April 16, 2026
Your TV just got schooled
Codex Hacked a Samsung TV
AI sneaks into a Samsung TV—commenters split between “old news” and “oh no”
TLDR: Codex, an AI assistant, was given a head start on a Samsung TV and ended up with full control, proving smart devices can be easier to bend than we think. Commenters are split between “this is old news with Samsung,” “you gave it the answers,” and “is this even Codex,” fueling both laughs and dread.
An AI assistant named Codex just took a guided tour through a Samsung smart TV and came back with the keys to the whole house—aka full control. The team behind it, Calif, handed Codex a starting foothold inside the TV’s web browser and the TV’s own software code, then asked, “Can you get to boss level?” It did. And the comment section lost its mind.
The loudest chorus? The “meh, Samsung TVs are basically made of Swiss cheese” crowd. One user shrugged that even an old model (yes, they said GPT-2) could have done it if given a browser. Another camp cried “assist! they gave the AI the playbook,” pointing out that supplying the TV’s firmware (the device’s operating software) made the whole thing way easier. Meanwhile, model-nerds went full CSI: some questioned whether it was truly OpenAI’s Codex, name-dropping rival models and “token limits” like sports stats.
Still, the vibe wasn’t all doom. There were jokes about TVs getting PTSD from being rebooted by a robot and a delightfully confused “What double s?” that became the thread’s accidental meme. Bottom line: big flex, real worry. If AI can go from “hello TV browser” to “I own this box,” what else in your living room is up for grabs?
Key Points
- •Researchers, partnering with OpenAI, used Codex to escalate a Samsung TV’s browser-level foothold to root in a controlled experiment.

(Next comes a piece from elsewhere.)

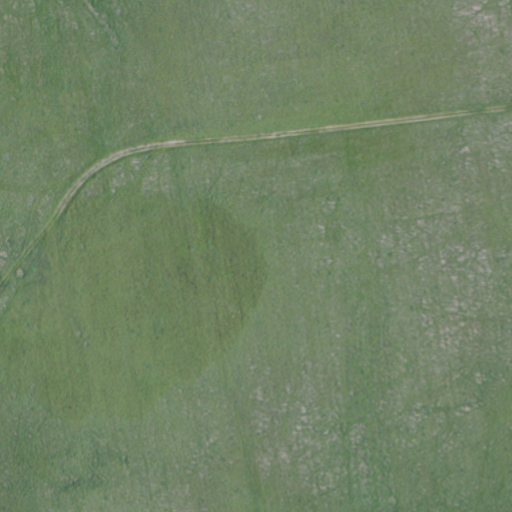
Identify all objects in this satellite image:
road: (220, 124)
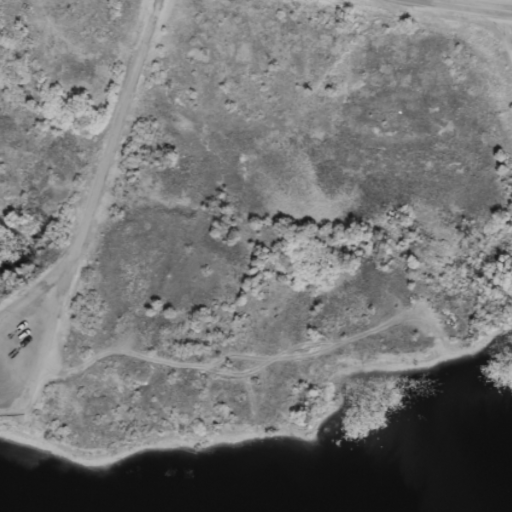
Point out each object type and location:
road: (473, 5)
road: (135, 125)
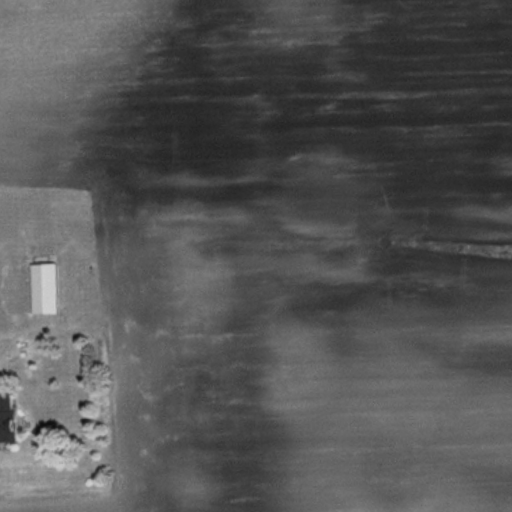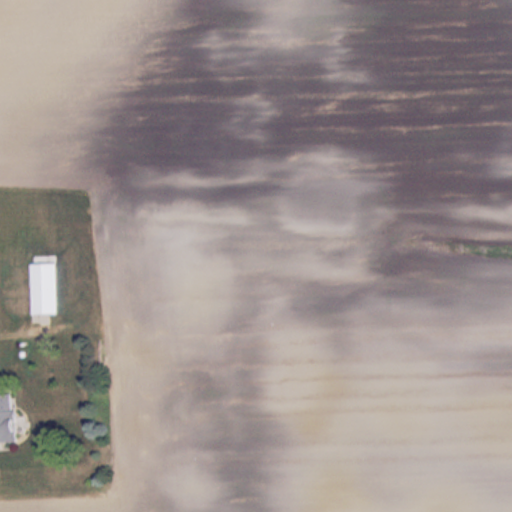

- •The device ran Samsung’s KantS2 firmware; matching source code was available, enabling kernel driver auditing against a live target.
- •Interaction occurred via a tmux-driven shell, with commands injected and outputs parsed from logs rather than an interactive terminal.
- •Tizen’s Unauthorized Execution Prevention blocked unsigned binaries from disk; execution was achieved via an in-memory (memfd) wrapper and static ARMv7 builds.
- •Codex iteratively enumerated the device, narrowed attack surface, validated a physical-memory primitive, and achieved root on a real device without disclosing an exploit recipe.